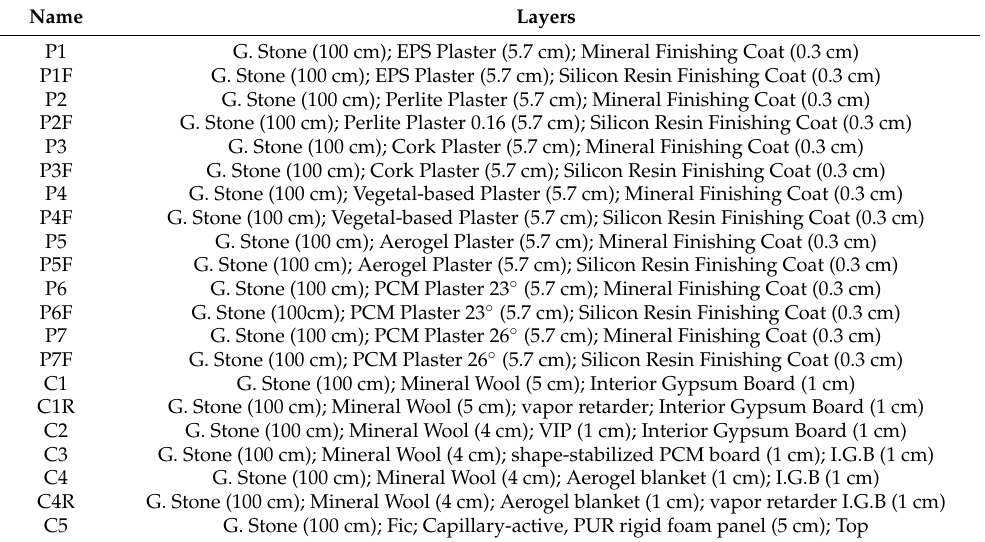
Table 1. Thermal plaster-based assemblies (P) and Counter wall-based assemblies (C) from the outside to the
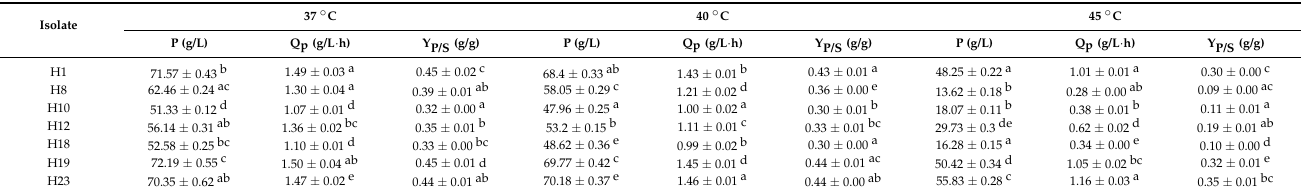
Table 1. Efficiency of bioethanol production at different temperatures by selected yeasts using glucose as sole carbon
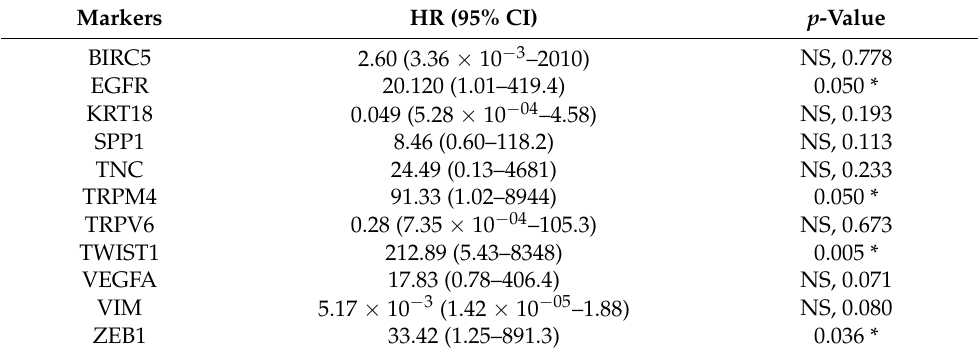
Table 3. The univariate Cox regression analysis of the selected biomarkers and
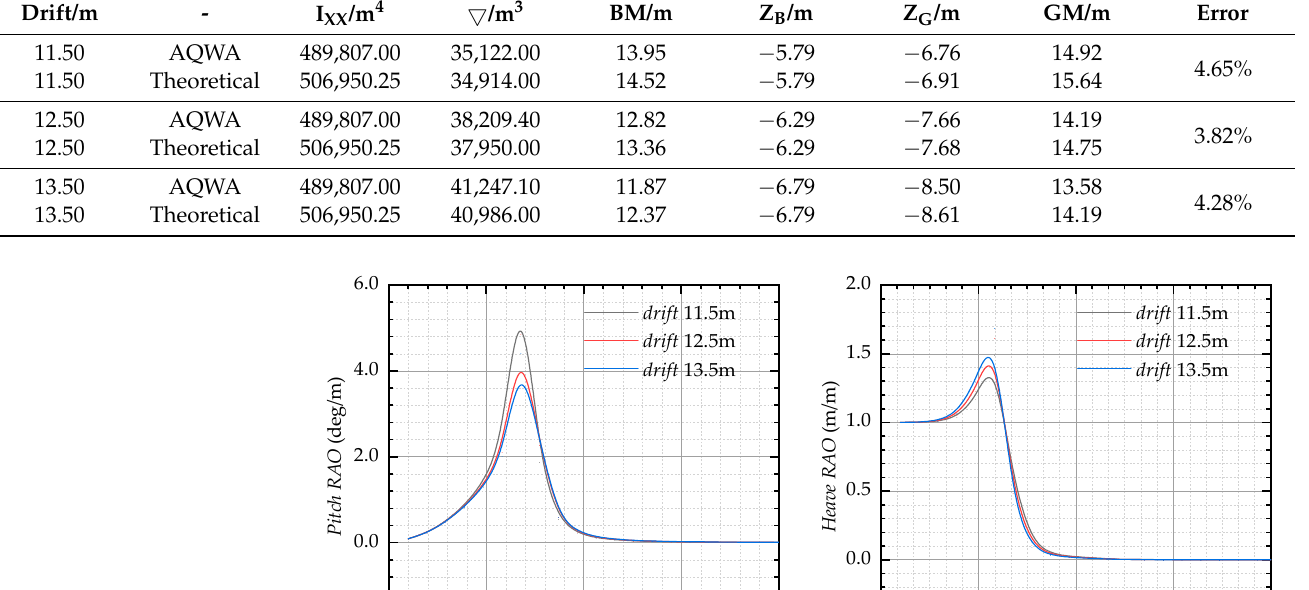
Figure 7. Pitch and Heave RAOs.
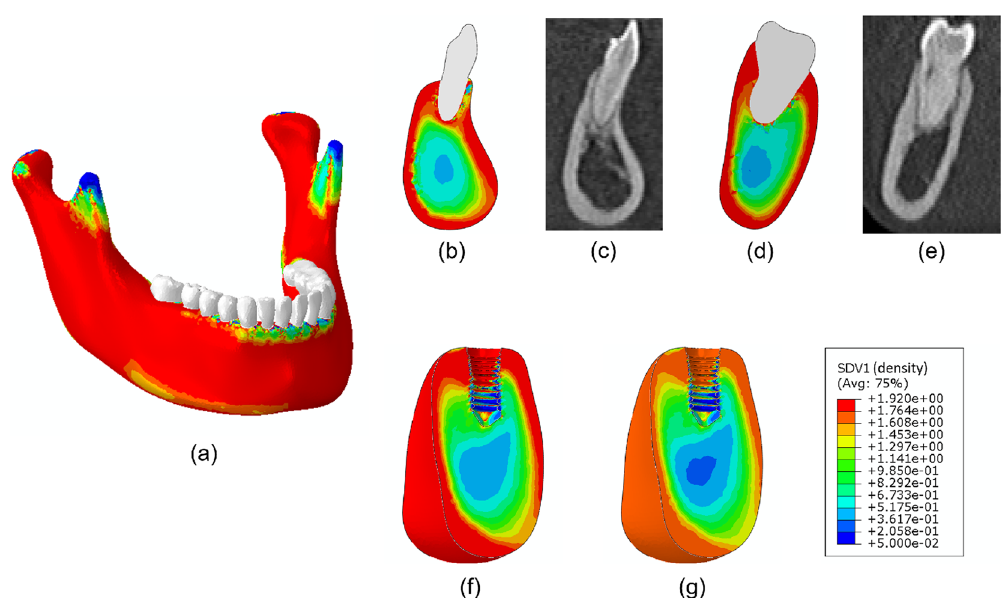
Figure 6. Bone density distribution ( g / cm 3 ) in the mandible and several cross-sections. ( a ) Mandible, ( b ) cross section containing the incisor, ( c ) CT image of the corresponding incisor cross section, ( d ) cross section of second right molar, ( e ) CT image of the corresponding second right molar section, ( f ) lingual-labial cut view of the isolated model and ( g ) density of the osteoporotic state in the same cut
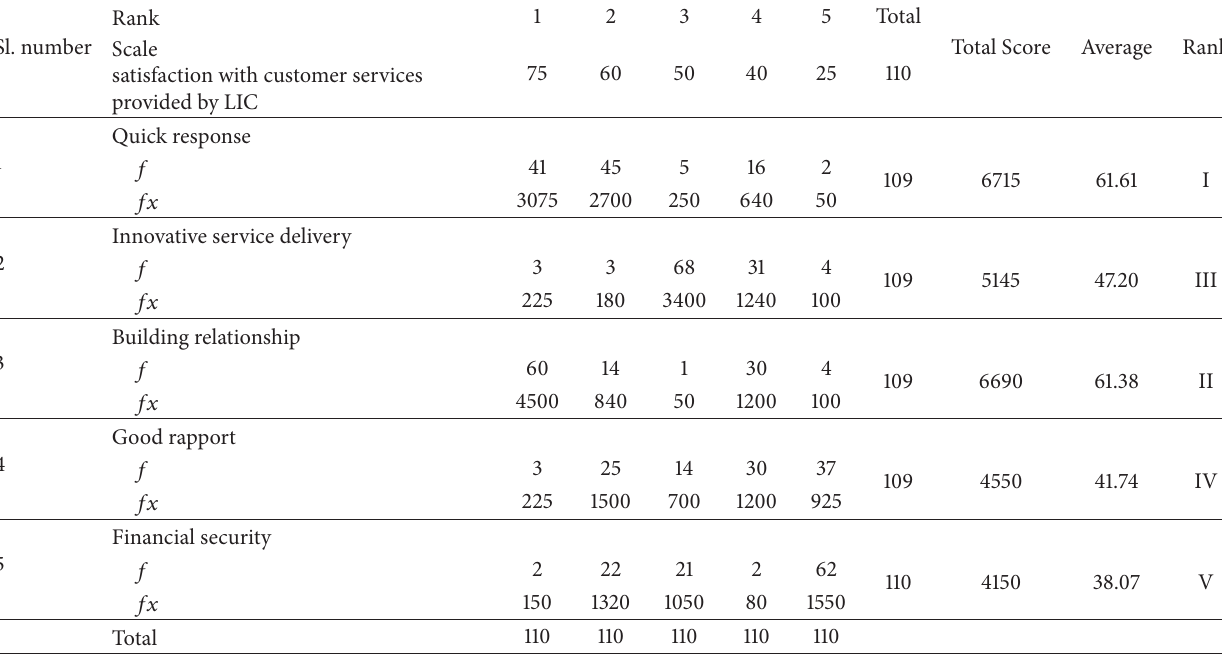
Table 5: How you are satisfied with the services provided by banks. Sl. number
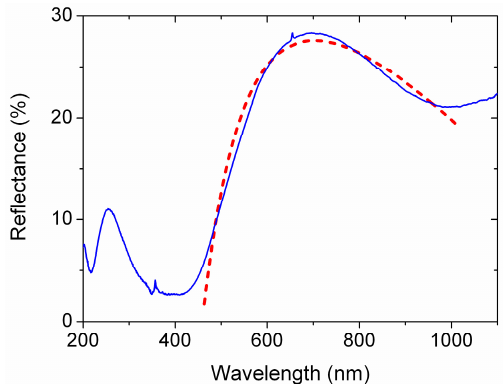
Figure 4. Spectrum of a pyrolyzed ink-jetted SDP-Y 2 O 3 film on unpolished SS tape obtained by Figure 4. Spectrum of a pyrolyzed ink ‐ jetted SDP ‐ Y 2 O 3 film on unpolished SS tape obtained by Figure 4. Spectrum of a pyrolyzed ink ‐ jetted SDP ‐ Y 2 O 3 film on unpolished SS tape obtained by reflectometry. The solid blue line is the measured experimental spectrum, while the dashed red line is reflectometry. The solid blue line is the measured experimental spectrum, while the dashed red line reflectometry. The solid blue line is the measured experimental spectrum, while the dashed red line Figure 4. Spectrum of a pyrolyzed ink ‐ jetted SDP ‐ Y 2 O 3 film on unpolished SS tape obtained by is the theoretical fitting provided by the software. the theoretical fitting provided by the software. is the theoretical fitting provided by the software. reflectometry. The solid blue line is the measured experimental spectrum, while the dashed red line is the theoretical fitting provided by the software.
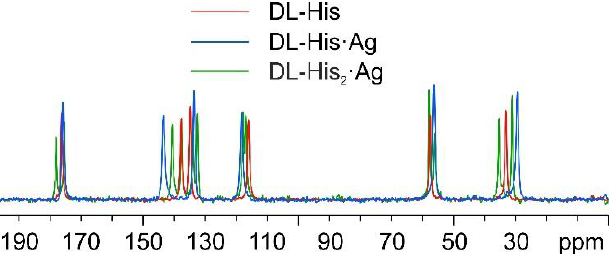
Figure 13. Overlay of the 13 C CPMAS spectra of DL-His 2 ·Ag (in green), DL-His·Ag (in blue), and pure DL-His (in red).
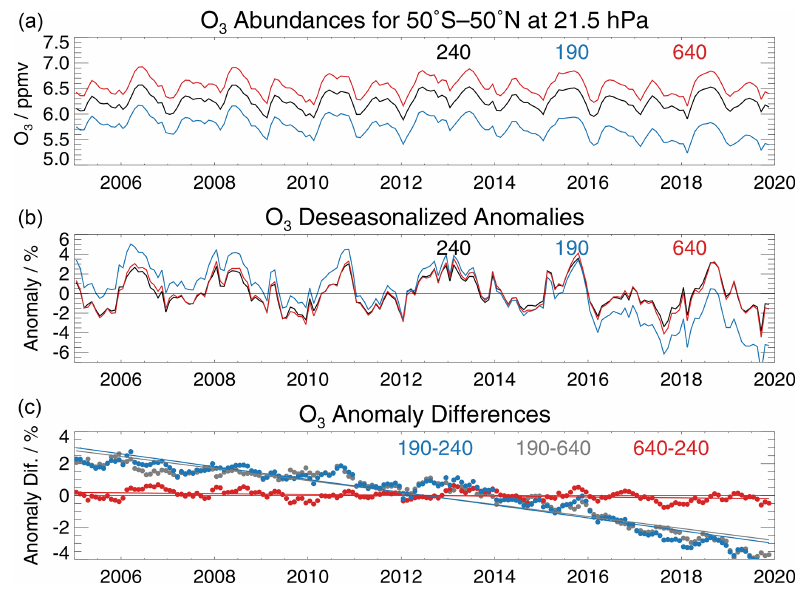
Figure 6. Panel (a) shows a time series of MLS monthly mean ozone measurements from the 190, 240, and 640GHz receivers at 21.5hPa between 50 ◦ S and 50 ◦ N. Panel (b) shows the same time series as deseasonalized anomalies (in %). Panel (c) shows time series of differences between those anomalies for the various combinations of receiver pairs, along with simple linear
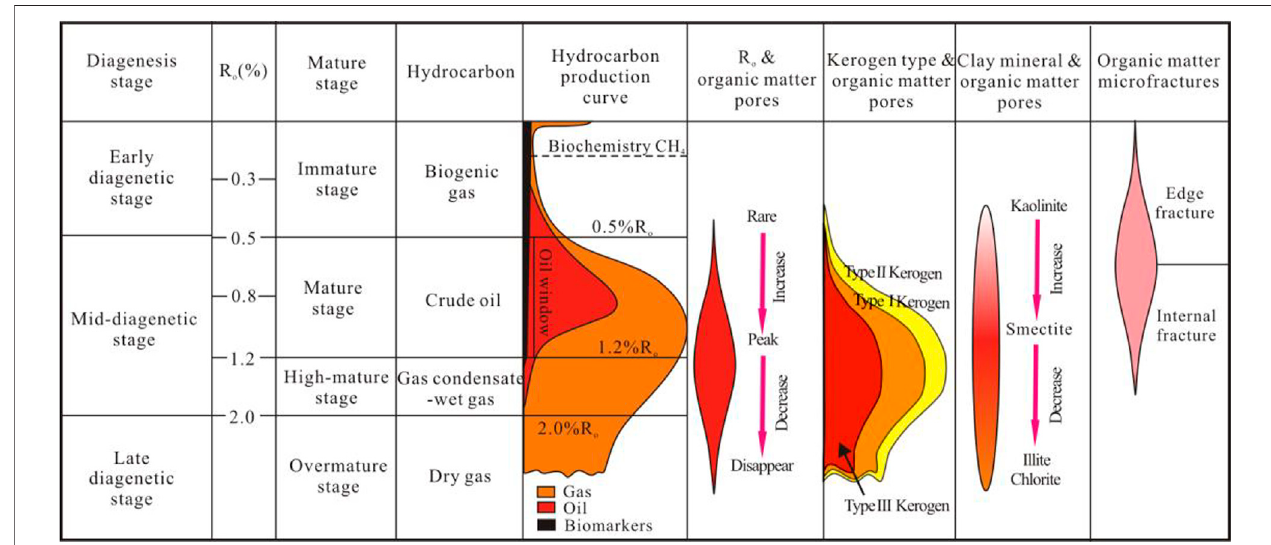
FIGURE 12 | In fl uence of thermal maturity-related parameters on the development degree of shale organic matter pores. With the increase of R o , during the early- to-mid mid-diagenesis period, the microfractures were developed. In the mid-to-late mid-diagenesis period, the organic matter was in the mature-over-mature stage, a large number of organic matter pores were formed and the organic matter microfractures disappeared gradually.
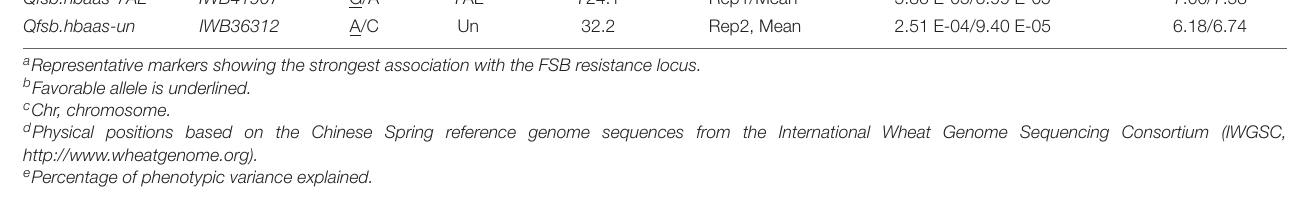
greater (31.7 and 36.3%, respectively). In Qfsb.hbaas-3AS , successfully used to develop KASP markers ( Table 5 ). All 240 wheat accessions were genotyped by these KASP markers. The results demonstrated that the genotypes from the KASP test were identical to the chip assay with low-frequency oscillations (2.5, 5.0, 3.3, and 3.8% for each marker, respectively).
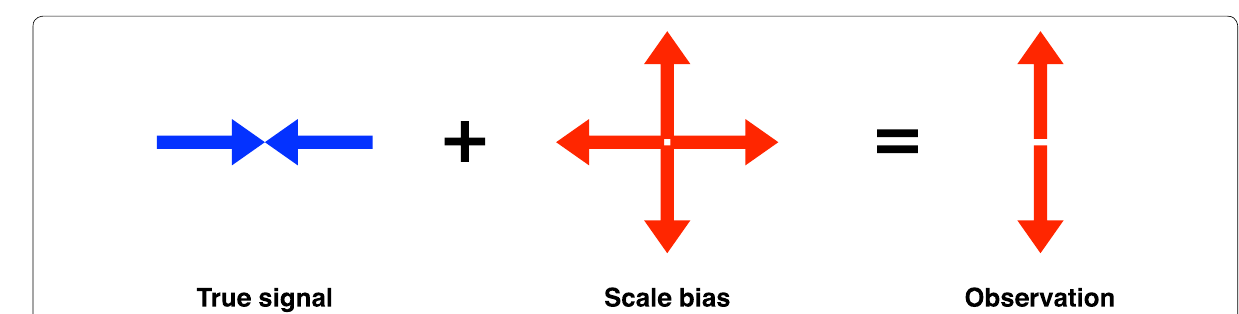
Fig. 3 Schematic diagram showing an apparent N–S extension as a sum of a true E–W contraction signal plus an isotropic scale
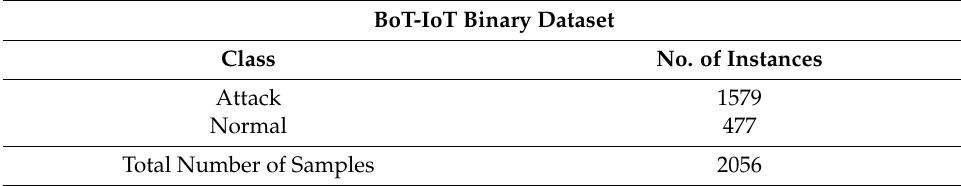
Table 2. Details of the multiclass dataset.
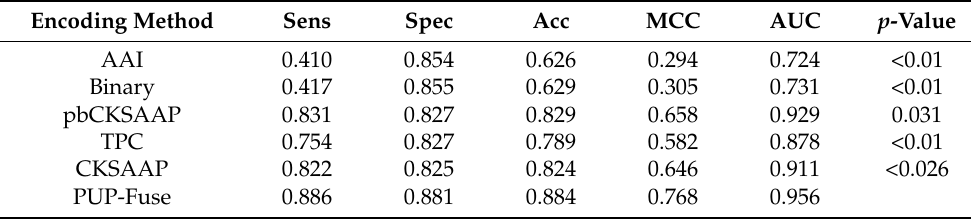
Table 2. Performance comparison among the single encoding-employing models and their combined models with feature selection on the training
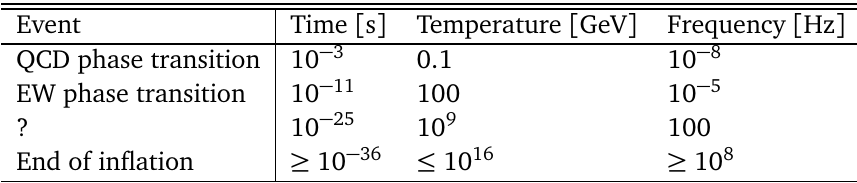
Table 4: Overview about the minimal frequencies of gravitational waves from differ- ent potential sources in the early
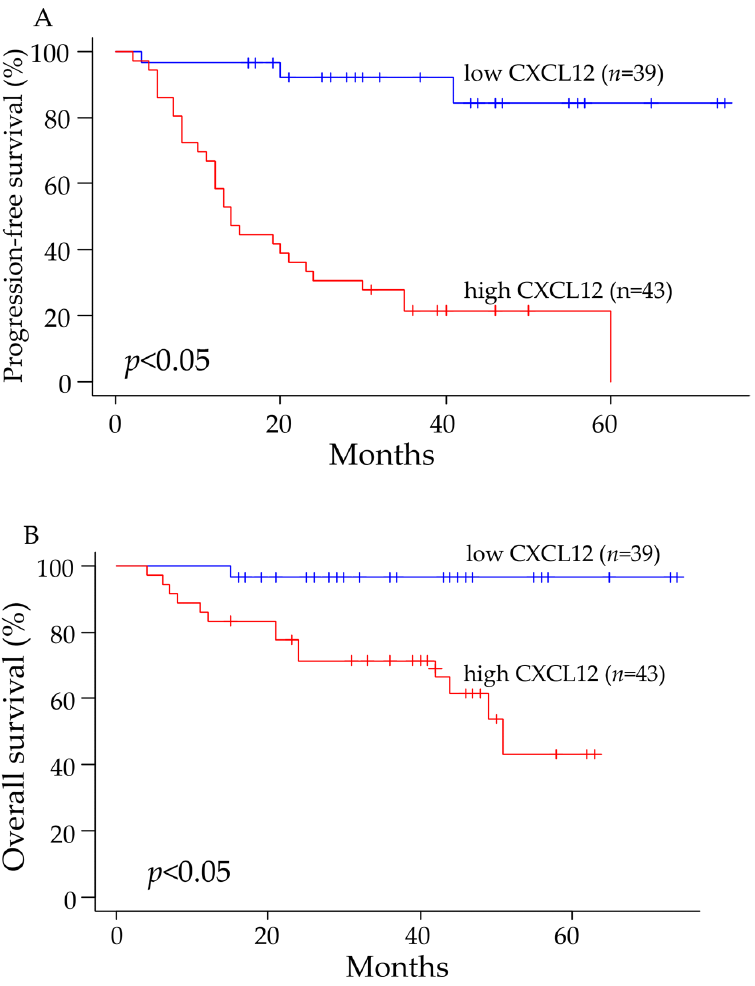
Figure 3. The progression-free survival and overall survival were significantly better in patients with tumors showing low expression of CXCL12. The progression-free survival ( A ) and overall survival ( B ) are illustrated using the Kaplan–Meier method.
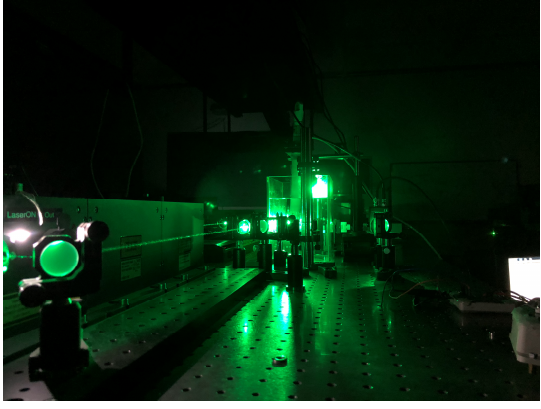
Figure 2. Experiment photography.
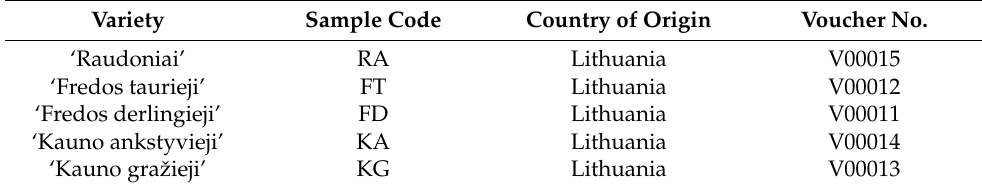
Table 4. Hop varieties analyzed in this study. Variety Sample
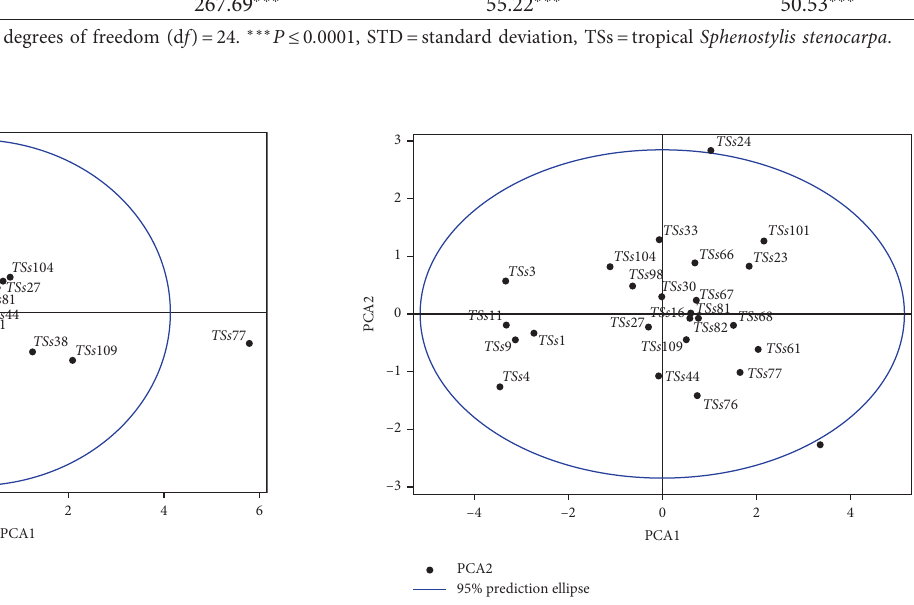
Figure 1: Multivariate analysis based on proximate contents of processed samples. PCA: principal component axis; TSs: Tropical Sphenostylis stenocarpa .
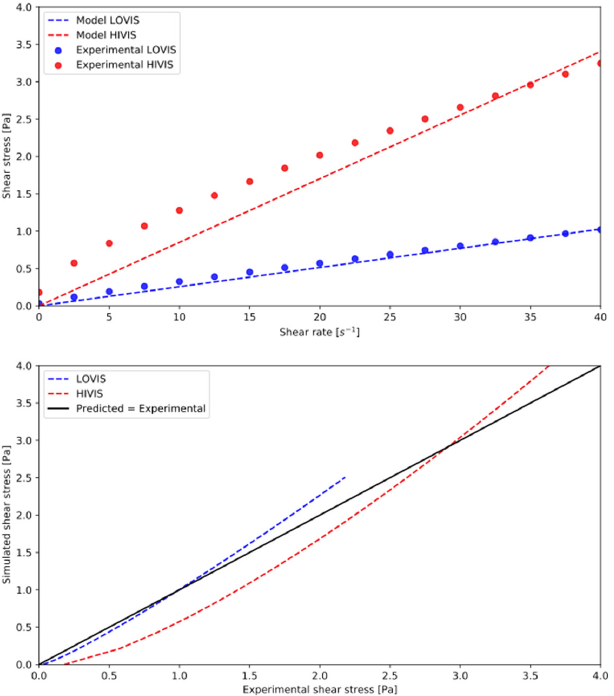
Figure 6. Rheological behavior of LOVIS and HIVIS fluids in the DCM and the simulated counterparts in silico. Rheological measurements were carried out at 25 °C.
● ● ● ●
▸ TASK DETAILS: For each line of the entries that contains the word "early", make a copy.

▸ WORKED SOLUTION:
FIGURE 12 | In fl uence of thermal maturity-related parameters on the development degree of shale organic matter pores. With the increase of R o , during the early- to-mid mid-diagenesis period, the microfractures were developed. In the mid-to-late mid-diagenesis period, the organic matter was in the mature-over-mature stage, a large number of organic matter pores were formed and the organic matter microfractures disappeared gradually.
Table 4: Overview about the minimal frequencies of gravitational waves from differ- ent potential sources in the early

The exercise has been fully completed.